• **TEXT SHOWN**:
::::::::

I am from Alabama where they hold elections in Churches and forbid a huge portion of the populace from voting. The Trilogy of corruption is rampant due to the fact that we are nothing more than a collection of city states that are in reality fiefdoms with their own laws, punishments, biases, prejudices, and ethics violations, and all controlled by the wealthiest 2% in every fiefdom, with of course the henchmen of the lower caste doing their bidding.

A dictatorship is a dictatorship. When the darkness is greatest is when the light first appears, as that is when the cock-a-roaches scatter and scamper. Many in governments worldwide orchestrate wars for their own gain, and in the end they are all the wealthiest 2%, whether it is Russia, China, or the US.

A dictatorship is always going to be a dictatorship.. Look for the true source of war and you will find some men sending younger of the lower caste to vent angers, distract from home town prowess and dissent, and make a fortune for the old cold calculating hands that wring profit from death.
by A concerned voter (lets work on stopping voter corruption)
After reading the comments, it showed blant holes for abuse in the current voter system. I only saw two suggested remedies, there must be more we have a major problem otherwise we are allowing our precious right to vote go to hell, and anybody can take advantage of the system. There has to be ways to nail the cheaters and restore integrity to San Francisco Voter Rolls.
by Fight Voter Fraud (Endorse stiff penalities for voter fraud)
Is it not the responsibility of the Elections Department to verify the Registered voter list?
Sounds like the person in charge of that department is not doing their job and, maybe should be removed. Where is the voting integrity in San Francisco? I guess as long it works for special interest it won’t be corrected. What about We The People?
by Anastasia Hendrix, Chronicle Staff Writer (ahendrix [at] sfchronicle.com)
San Francisco District Attorney Kamala Harris opened an investigation Friday into allegations that city-paid workers were pressured to campaign and vote for Gavin Newsom for mayor and other complaints of election improprieties.

"If there has been any criminal misconduct people should and will be held accountable,'' Debbie Mesloh, Harris' spokeswoman, said in announcing the investigation.

Mesloh said the investigation will focus on accounts by street cleaners employed by a city-funded nonprofit group who told The Chronicle they were pressured by their supervisors to cast absentee ballots for Newsom and walk precincts for his campaign in the Nov. 4 general election and the Dec. 9 runoff against Board of Supervisors President Matt Gonzalez.

::::::::

• **EXERCISE INSTRUCTIONS**:
(1) Repeat the text on election fraud from "A dictatorship is always" to "Registered voter list?".
(2) Carry on the text on election fraud, starting right after its last sentence.
The records have no part in this work.

• **ITEMS**:
::::::::

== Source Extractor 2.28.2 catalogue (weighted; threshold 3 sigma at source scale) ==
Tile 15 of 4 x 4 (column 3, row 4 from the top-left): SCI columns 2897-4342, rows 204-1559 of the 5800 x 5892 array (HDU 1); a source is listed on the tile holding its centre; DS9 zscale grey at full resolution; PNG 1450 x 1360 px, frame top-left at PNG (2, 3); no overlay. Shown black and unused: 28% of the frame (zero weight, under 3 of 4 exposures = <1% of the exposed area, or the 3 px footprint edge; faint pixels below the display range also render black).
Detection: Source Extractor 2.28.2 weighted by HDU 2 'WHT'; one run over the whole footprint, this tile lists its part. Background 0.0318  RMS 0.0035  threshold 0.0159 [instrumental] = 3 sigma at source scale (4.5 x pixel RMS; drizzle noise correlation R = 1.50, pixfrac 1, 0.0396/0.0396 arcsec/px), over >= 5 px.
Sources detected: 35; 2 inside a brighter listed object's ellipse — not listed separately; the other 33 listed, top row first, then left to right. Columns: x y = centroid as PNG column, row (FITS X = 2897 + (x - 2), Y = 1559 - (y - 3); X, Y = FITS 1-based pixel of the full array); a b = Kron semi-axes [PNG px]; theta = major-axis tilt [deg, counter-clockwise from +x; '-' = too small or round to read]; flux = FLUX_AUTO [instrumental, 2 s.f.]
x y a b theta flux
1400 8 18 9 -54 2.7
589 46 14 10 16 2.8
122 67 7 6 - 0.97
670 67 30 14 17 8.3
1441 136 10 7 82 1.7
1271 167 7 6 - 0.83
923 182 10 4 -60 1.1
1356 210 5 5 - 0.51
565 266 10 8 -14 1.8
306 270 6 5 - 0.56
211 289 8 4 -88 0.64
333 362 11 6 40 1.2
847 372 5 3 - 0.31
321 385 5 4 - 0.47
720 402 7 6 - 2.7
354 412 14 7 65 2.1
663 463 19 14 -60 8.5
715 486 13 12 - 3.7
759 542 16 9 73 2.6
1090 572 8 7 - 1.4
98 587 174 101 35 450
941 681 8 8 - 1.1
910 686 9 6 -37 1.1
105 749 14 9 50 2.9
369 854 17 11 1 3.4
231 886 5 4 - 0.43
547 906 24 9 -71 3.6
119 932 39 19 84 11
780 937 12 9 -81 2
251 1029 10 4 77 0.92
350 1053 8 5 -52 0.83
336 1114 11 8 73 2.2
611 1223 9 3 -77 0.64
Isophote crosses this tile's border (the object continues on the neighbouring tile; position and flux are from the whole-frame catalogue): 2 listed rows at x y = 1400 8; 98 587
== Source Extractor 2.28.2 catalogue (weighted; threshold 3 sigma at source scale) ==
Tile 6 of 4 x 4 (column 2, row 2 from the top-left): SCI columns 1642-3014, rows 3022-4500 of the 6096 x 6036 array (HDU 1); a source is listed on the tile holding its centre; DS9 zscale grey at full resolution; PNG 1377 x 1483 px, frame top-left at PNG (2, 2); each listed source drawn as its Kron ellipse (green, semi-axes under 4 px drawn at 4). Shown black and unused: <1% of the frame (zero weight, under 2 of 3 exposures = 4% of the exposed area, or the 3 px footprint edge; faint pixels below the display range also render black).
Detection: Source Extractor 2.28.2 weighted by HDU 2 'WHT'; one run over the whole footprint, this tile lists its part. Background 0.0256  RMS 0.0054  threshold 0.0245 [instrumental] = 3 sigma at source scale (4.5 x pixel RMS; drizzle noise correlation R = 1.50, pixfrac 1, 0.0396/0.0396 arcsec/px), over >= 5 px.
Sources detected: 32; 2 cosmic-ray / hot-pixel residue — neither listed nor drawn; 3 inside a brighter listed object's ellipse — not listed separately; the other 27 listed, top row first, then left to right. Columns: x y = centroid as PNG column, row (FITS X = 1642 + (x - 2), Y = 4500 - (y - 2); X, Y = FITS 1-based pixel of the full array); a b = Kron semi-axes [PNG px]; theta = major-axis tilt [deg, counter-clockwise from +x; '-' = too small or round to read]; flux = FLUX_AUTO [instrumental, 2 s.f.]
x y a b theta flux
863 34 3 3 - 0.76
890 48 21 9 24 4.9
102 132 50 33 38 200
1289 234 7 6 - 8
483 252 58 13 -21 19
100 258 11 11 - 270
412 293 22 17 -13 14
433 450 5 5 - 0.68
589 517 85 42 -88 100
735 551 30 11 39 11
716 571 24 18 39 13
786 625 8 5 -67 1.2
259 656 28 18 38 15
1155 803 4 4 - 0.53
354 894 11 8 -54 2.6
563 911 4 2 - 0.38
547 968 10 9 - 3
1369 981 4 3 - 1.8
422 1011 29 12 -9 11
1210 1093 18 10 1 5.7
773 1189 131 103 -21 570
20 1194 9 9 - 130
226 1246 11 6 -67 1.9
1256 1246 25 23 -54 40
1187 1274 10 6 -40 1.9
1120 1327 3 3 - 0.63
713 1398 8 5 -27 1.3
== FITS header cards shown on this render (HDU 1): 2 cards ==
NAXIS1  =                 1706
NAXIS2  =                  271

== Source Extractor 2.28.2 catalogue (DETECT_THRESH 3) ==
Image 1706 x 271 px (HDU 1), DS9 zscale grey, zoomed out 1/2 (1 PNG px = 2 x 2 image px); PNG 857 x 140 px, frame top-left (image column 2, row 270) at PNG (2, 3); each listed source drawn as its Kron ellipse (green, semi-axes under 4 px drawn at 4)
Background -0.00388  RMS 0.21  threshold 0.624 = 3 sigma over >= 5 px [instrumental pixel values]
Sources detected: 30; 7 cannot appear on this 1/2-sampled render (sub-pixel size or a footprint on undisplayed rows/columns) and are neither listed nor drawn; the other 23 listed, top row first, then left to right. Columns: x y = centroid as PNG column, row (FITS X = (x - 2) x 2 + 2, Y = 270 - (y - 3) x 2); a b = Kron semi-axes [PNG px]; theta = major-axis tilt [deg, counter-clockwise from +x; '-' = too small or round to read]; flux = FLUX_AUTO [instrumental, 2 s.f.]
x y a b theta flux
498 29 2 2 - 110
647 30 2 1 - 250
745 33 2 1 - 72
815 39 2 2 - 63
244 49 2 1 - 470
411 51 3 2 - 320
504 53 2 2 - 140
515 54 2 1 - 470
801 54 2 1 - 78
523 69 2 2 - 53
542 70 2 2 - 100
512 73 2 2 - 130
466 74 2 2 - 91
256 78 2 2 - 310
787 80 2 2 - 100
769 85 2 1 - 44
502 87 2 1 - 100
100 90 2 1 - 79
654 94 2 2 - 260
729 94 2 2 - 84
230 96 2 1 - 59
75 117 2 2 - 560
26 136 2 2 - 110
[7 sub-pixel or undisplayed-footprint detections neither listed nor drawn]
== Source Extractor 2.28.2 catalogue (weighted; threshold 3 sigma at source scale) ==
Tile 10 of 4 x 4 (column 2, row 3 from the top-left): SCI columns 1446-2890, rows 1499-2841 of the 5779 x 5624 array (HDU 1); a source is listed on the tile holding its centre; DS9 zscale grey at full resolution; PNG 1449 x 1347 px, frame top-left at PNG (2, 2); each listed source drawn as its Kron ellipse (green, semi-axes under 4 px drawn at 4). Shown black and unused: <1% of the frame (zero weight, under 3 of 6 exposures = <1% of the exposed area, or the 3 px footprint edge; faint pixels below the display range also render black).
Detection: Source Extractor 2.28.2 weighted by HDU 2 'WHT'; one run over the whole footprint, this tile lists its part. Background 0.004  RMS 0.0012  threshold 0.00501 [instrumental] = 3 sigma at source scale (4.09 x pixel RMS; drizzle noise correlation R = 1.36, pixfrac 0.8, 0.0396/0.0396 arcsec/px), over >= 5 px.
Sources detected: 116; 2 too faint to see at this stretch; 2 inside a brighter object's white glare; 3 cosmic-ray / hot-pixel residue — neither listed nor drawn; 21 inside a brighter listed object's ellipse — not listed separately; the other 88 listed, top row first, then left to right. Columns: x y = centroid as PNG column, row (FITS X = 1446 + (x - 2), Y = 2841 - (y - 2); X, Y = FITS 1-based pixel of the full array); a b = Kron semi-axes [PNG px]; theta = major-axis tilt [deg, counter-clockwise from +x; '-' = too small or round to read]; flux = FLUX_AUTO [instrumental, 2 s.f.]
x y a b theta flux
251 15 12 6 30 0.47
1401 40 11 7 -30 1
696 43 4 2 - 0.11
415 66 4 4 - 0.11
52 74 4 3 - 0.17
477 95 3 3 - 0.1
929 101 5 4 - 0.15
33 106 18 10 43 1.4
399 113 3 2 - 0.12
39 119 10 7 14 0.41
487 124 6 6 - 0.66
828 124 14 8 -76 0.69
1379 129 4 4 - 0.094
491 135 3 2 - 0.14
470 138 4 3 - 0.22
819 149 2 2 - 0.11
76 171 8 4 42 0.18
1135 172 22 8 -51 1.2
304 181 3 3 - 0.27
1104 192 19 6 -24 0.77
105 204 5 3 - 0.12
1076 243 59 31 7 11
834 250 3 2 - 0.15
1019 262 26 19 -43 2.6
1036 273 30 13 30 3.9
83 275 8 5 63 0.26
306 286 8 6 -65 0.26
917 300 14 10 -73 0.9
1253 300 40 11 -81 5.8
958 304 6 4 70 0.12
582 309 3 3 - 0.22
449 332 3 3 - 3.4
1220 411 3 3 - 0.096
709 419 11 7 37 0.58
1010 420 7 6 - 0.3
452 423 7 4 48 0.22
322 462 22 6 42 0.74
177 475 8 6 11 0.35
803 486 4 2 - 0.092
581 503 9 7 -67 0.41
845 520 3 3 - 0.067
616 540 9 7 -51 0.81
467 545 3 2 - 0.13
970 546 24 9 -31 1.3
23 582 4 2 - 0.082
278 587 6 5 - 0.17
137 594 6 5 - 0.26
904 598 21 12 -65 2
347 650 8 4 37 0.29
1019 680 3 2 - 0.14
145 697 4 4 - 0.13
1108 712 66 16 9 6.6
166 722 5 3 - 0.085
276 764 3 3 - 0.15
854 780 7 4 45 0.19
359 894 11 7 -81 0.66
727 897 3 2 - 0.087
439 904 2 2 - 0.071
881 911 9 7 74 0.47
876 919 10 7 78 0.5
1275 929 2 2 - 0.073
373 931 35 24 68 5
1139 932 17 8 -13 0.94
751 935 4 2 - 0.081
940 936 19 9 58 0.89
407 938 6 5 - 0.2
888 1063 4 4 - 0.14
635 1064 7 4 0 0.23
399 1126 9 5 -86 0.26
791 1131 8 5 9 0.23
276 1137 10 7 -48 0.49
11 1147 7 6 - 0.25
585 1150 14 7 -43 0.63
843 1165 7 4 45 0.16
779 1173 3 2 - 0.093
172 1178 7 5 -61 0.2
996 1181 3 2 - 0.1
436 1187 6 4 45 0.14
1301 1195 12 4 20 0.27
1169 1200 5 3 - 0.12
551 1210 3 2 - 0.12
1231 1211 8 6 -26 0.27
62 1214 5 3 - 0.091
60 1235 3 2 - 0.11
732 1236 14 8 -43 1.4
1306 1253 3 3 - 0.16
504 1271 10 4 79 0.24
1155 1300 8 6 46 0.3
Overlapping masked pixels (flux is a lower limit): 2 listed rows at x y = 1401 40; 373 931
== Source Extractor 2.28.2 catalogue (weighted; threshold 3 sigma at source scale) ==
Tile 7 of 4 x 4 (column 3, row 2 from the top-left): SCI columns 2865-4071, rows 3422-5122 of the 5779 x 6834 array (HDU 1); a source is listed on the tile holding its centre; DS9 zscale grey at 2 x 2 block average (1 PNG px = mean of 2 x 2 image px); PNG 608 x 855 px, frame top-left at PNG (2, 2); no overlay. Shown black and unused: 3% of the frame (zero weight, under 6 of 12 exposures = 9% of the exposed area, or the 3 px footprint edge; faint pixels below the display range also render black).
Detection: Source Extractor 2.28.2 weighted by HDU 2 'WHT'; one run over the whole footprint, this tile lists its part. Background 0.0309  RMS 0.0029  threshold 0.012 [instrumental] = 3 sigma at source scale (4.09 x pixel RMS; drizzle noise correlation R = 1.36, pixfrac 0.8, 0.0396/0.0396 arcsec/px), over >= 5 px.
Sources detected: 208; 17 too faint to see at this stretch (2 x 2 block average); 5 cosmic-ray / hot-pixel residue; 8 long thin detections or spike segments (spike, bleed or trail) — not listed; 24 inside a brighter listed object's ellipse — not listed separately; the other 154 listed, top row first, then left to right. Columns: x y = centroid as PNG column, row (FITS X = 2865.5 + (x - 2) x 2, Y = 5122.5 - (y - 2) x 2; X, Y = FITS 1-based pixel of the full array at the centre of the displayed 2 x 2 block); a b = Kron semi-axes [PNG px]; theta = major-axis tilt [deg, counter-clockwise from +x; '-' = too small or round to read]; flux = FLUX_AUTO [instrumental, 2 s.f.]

::::::::

• **ANSWERS PROVIDED**:
(1)
A dictatorship is always going to be a dictatorship.. Look for the true source of war and you will find some men sending younger of the lower caste to vent angers, distract from home town prowess and dissent, and make a fortune for the old cold calculating hands that wring profit from death.
by A concerned voter (lets work on stopping voter corruption)
After reading the comments, it showed blant holes for abuse in the current voter system. I only saw two suggested remedies, there must be more we have a major problem otherwise we are allowing our precious right to vote go to hell, and anybody can take advantage of the system. There has to be ways to nail the cheaters and restore integrity to San Francisco Voter Rolls.
by Fight Voter Fraud (Endorse stiff penalities for voter fraud)
Is it not the responsibility of the Elections Department to verify the Registered voter list?

(2)
Investigators also will review a list of 150 complaints catalogued by Gonzalez campaign workers on the day of the runoff, Mesloh said. The complaints -- made public by Gonzalez supporters on Thursday -- range from eyewitness accounts of physical and verbal intimidation at polling places to people being turned away or given misleading information about whether they could cast a vote.

Harris' investigation is the third to focus on the allegations of the street cleaners. Others have been launched by City Attorney Dennis Herrera and California Secretary of State Kevin Shelley, the state's chief elections official.

None of the allegations reported by The Chronicle or aired by Gonzalez backers implicate Newsom or paid members of the new mayor's campaign.

"As we've said again and again, there will be no tolerance for these types of activities," Peter Ragone, a spokesman for Newsom, said after receiving word of the district attorney's probe. "We welcome a fair and swift investigation of the allegations made over the past several weeks."

Ragone added that investigators should be looking into "all the allegations" of election-related misconduct during the 2003.

In the weeks leading up to the Dec. 9 mayoral runoff, the Newsom campaign charged that a Gonzalez strategist, Ross Mirkarimi, who works as an investigator in the district attorney's office, was campaigning on public time. Mirkarimi denied the allegation.

The street cleaners told The Chronicle that Mohammed Nuru, the No. 2 official at the city Department of Public Works, and their supervisors at the nonprofit San Francisco League of Urban Gardeners, or SLUG, told the workers that their jobs depended on Newsom winning the election.

Nuru and Jonathan Gomwalk, the executive director of SLUG, denied wrongdoing. Nuru said he never pressured anyone to do anything against his or her will. Gomwalk said SLUG urged workers to take part in the election as part of a civics component of a welfare-to-work program run by the organization.

The city attorney investigation is focused on whether state and local laws against use of public funds for political activity were violated. SLUG is funded by the Public Works Department.

The secretary of state probe focuses on possible violations of the California Election Code, which prohibits inducing someone to vote for or against a candidate in exchange for money, gifts or promises of a job.

The decision by District Attorney Harris to investigate the accounts of the street cleaners could entail questioning members of her own campaign staff. Harris defeated incumbent District Attorney Terence Hallinan in the Dec. 9 runoff election.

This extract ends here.